§ Selected passage
^^^^^^^^

- Born: 2 May 1944 Moscow, Russian SFSR, Soviet Union
- Died: 1 December 2016 (aged 72) Moscow, Russia
- Occupations: Choral conductor, composer

= Evgeniy Morozov (choirmaster) =

Soviet and Russian choirmaster (1944–2016)

Evgeniy Ivanovich Morozov (Евгений Иванович Морозов; 2 May 1944 – 1 December 2016) was a Soviet and Russian choirmaster and the founder and director of the Kamchatka Choir Capella.

== Biography ==
In 1961, Morozov graduated from the State Choir School with a degree in choir conducting. In 1965, he graduated from the choir department of the Moscow Conservatory. In 1973, he completed postgraduate studies at the Moscow Conservatory. At the same time, in 1963–1965 he worked as a choirmaster of the Palace of Culture at the Moscow Metallurgical Plant. In 1965, he worked as a singing teacher at secondary school No. 795 in Moscow.

From 1965, for more than 30 years, he worked in Petropavlovsk-Kamchatsky in Kamchatka Krai as a teacher and head of the conducting and choir department of the Kamchatka Regional Music School. In 1967, he founded and until the end of his life headed the Kamchatka Choir Capella as artistic director and conductor. In 1986, he initiated the creation of the Kamchatka Musical Spring festival (since 1995, an international festival). For more than 30 years, he headed the work of the Kamchatka branch of the Musical Society of Russia.

^^^^^^^^

§ Tasks to complete
- 1) From the biography of Evgeniy Morozov, extract the passage starting at "From 1965, for" and ending at "Society of Russia.".
- 2) Answer these questions using the biography of Evgeniy Morozov:
(a) In what year did he graduate from the State Choir School?
(b) In what year did he found the Kamchatka Choir Capella?
(c) Since what year has the Kamchatka Musical Spring festival been an international festival?
The data that follow are unrelated to this biography and should be left aside.

§ Stored data
^^^^^^^^

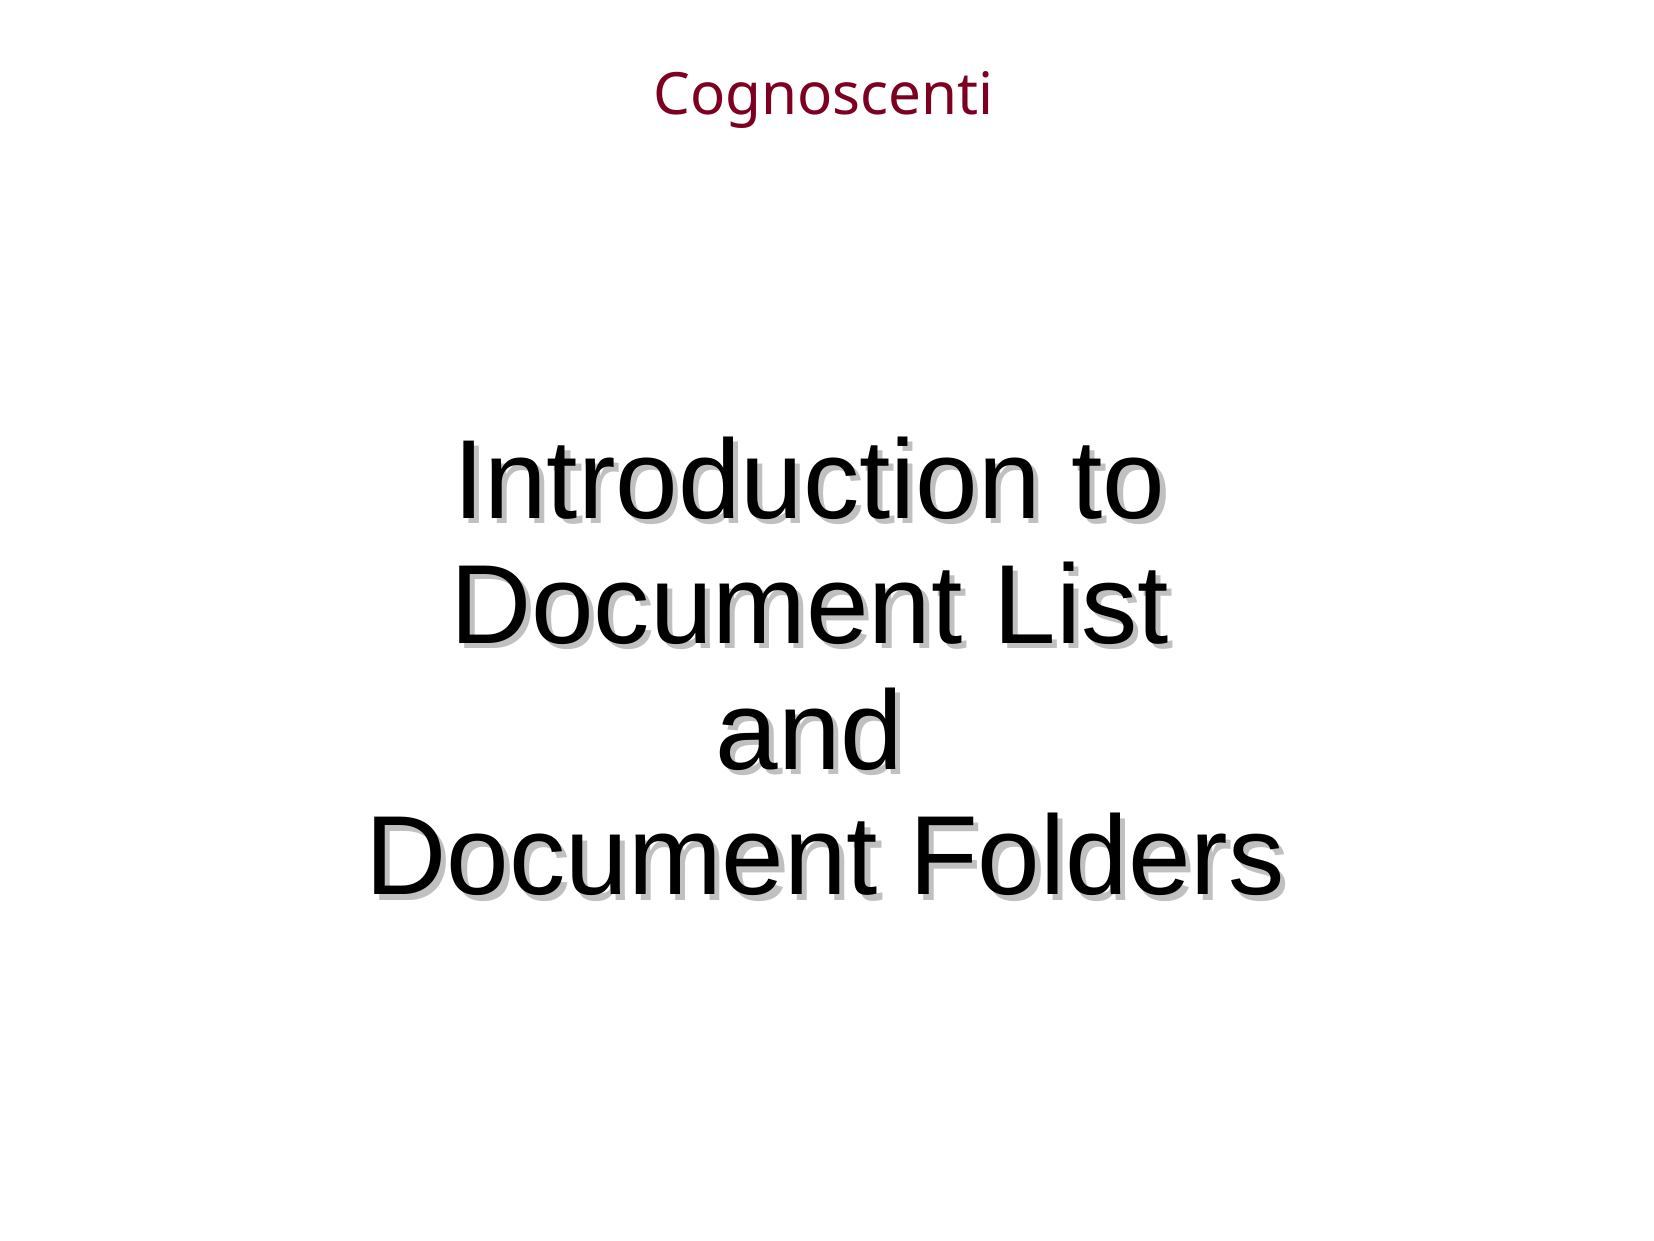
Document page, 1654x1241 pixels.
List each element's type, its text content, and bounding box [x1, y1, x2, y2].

subtitle Introduction to Document List and Document Folders [45, 180, 1606, 1156]
title Cognoscenti [41, 34, 1606, 151]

^^^^^^^^

§ Task-by-task answers
- 1)
From 1965, for more than 30 years, he worked in Petropavlovsk-Kamchatsky in Kamchatka Krai as a teacher and head of the conducting and choir department of the Kamchatka Regional Music School. In 1967, he founded and until the end of his life headed the Kamchatka Choir Capella as artistic director and conductor. In 1986, he initiated the creation of the Kamchatka Musical Spring festival (since 1995, an international festival). For more than 30 years, he headed the work of the Kamchatka branch of the Musical Society of Russia.

- 2)
(a) 1961
(b) 1967
(c) 1995